Friday, June 5, 2015

Does transcription impact recombination?

The short answer seems to be a no.

So I got Josh's recombination data where he gave Haemophilus influenzae 86-028NP donor DNA to KW20 and sequenced 10,000 pooled colonies that had undergone recombination.

I wanted to see if transcription affected recombination (ex. areas of high recombination tend to recombine less) so I made some plots that combined both sets of data:


Here I graphed the % donor alleles as the points. These points correspond to how much recombination is happening. I added some rectangles (genes) at the bottom to orient the graph. The black line corresponds to transcription. The line is the log of the coverage from KW20 at timepoint M0; This is straight from raw read counts. Note there is no axis for the values, but it is plotted on the same scale between graphs. I just wanted to see relative levels of transcription.

I made plots like these for the whole genome:




I went though all of these plots and there does not seem to be any relationship between transcription and recombination at all. If there is an effect of transcription, it is very small and probably not worth looking into deeper at this point.

If interested, I uploaded all 182 plots and the R script I made for this in the Google Drive:
RNAseq docs/Scott/Recombination

3 comments:

Rosie Redfield said...

The variation in the recombination frequencies would be more evident (or perhaps exaggerated) when viewed on a log scale. I don't expect this will reveal anything you missed with the linear axis, but it would be worth checking just to see what it looks like.

Rosie Redfield said...

Since this recombination happened in cell that had been incubated in MIV for 100 minutes, it would be better to use the KW20 M3 data.

Scott M. said...

Good suggestions. If for some reason I need to go back to this data, I'll be sure to add those changes.

=====

TRY IT: Repeat the blog post on transcription and recombination word for word, from "The variation in" to "Scott M. said...". The entries that come next are separate material, apart from the blog post.

Saved data entries:
=====

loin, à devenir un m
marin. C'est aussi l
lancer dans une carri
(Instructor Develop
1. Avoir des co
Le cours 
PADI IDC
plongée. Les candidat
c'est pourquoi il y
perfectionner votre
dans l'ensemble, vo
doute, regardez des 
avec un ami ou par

=====

ANSWER TO THIS EXERCISE:
The variation in the recombination frequencies would be more evident (or perhaps exaggerated) when viewed on a log scale. I don't expect this will reveal anything you missed with the linear axis, but it would be worth checking just to see what it looks like.

Rosie Redfield said...

Since this recombination happened in cell that had been incubated in MIV for 100 minutes, it would be better to use the KW20 M3 data.

Scott M. said...